WHAT THE EXERCISE ASKS -
Please gather every line in the records below that contains the string "werden". Matching is case-sensitive.

(Items from a data source)

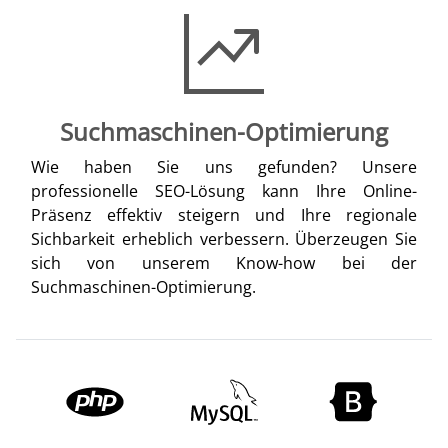
Suchmaschinen-Optimierung
Wie haben Sie uns gefunden? Unsere
professionelle SEO-Lösung kann Ihre Online-
Präsenz effektiv steigern und Ihre regionale
Sichbarkeit erheblich verbessern. Überzeugen Sie
sich von unserem Know-how bei der
Suchmaschinen-Optimierung.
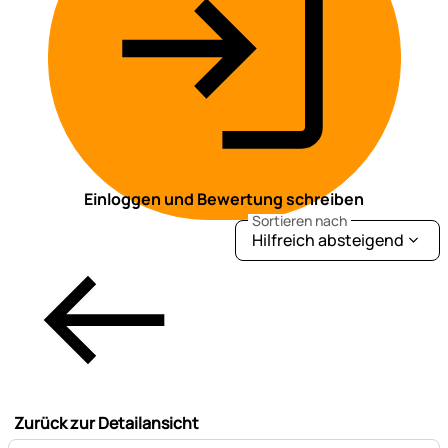
Einloggen und Bewertung schreiben
Sortieren nach
Hilfreich absteigend
Zurück zur Detailansicht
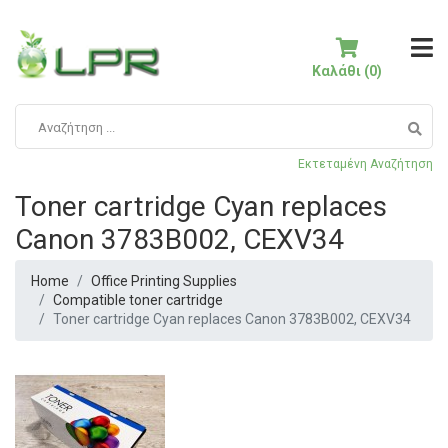
Καλάθι (0)
Εκτεταμένη Αναζήτηση
Toner cartridge Cyan replaces
Canon 3783B002, CEXV34
Home
Office Printing Supplies
Compatible toner cartridge
Toner cartridge Cyan replaces Canon 3783B002, CEXV34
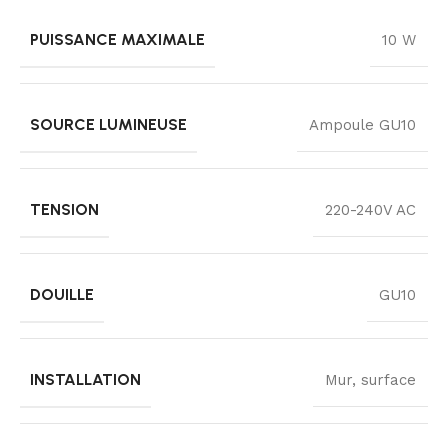
PUISSANCE MAXIMALE
10 W
SOURCE LUMINEUSE
Ampoule GU10
TENSION
220-240V AC
DOUILLE
GU10
INSTALLATION
Mur, surface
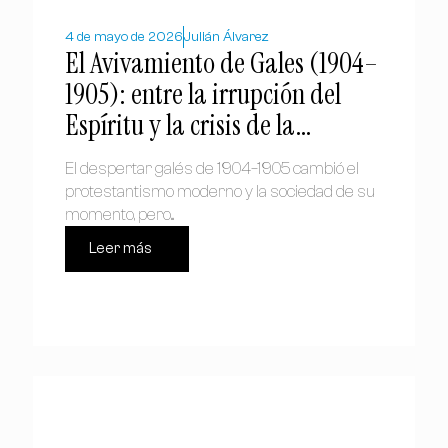
4 de mayo de 2026
Julián Álvarez
El Avivamiento de Gales (1904–
1905): entre la irrupción del
Espíritu y la crisis de la
modernidad protestante
El despertar galés de 1904–1905 cambió el
protestantismo moderno y la sociedad de su
momento, pero...
Leer más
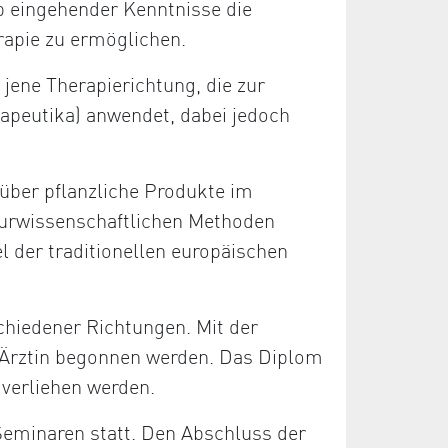
b eingehender Kenntnisse die
rapie zu ermöglichen.
 jene Therapierichtung, die zur
apeutika) anwendet, dabei jedoch
über pflanzliche Produkte im
aturwissenschaftlichen Methoden
el der traditionellen europäischen
chiedener Richtungen. Mit der
/Ärztin begonnen werden. Das Diplom
 verliehen werden.
Seminaren statt. Den Abschluss der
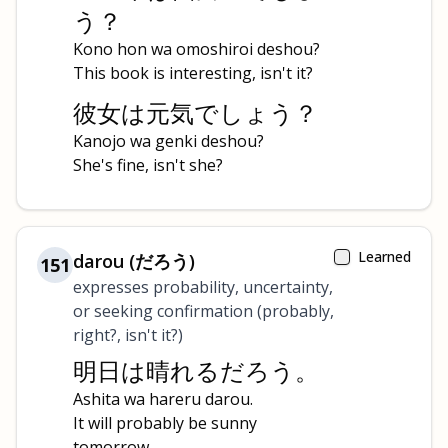
う？
Kono hon wa omoshiroi deshou?
This book is interesting, isn't it?
彼女は元気でしょう？
Kanojo wa genki deshou?
She's fine, isn't she?
Learned
darou (だろう)
151
expresses probability, uncertainty,
or seeking confirmation (probably,
right?, isn't it?)
明日は晴れるだろう。
Ashita wa hareru darou.
It will probably be sunny
tomorrow.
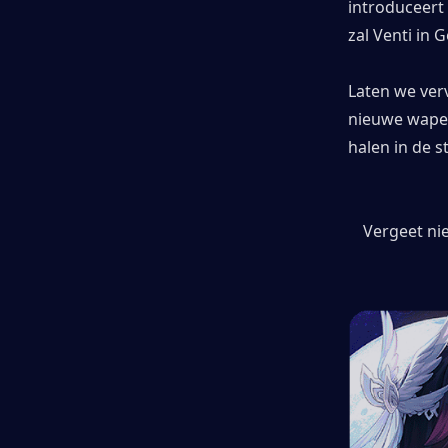
introduceert
zal Venti in
Laten we ver
nieuwe wapen
halen in de st
Vergeet ni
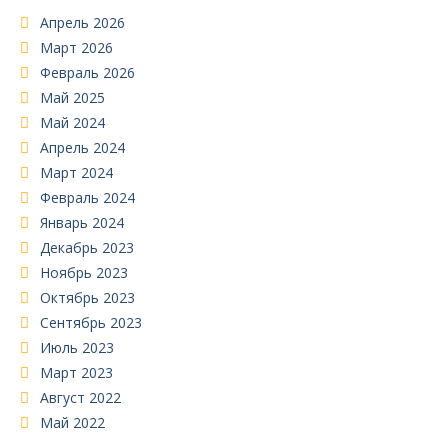
Апрель 2026
Март 2026
Февраль 2026
Май 2025
Май 2024
Апрель 2024
Март 2024
Февраль 2024
Январь 2024
Декабрь 2023
Ноябрь 2023
Октябрь 2023
Сентябрь 2023
Июль 2023
Март 2023
Август 2022
Май 2022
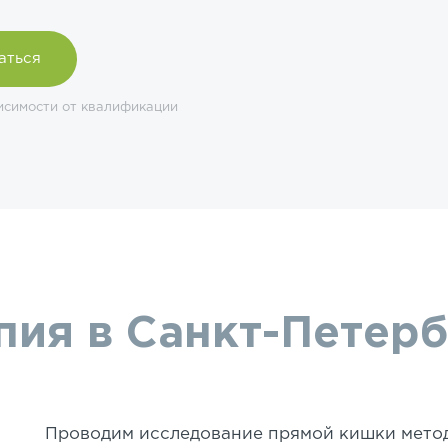
аться
исимости от квалификации
ия в Санкт-Петерб
Проводим исследование прямой кишки мето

TASK OUTPUT -
/Ärztin begonnen werden. Das Diplom
 verliehen werden.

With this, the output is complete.